[Opening Data supplied section]

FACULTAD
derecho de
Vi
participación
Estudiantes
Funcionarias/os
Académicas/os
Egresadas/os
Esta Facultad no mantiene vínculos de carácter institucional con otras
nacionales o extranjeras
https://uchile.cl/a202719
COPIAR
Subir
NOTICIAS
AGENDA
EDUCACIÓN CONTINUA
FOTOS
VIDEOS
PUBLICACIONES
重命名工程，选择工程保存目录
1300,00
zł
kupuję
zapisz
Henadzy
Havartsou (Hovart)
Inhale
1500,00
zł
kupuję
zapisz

[Closing Data supplied section]

Nothing before the line containing "Havartsou (Hovart)" should be repeated; repeat that line and all later lines through the end of the data above, exactly.

### [Solution to this problem]
Havartsou (Hovart)
Inhale
1500,00
zł
kupuję
zapisz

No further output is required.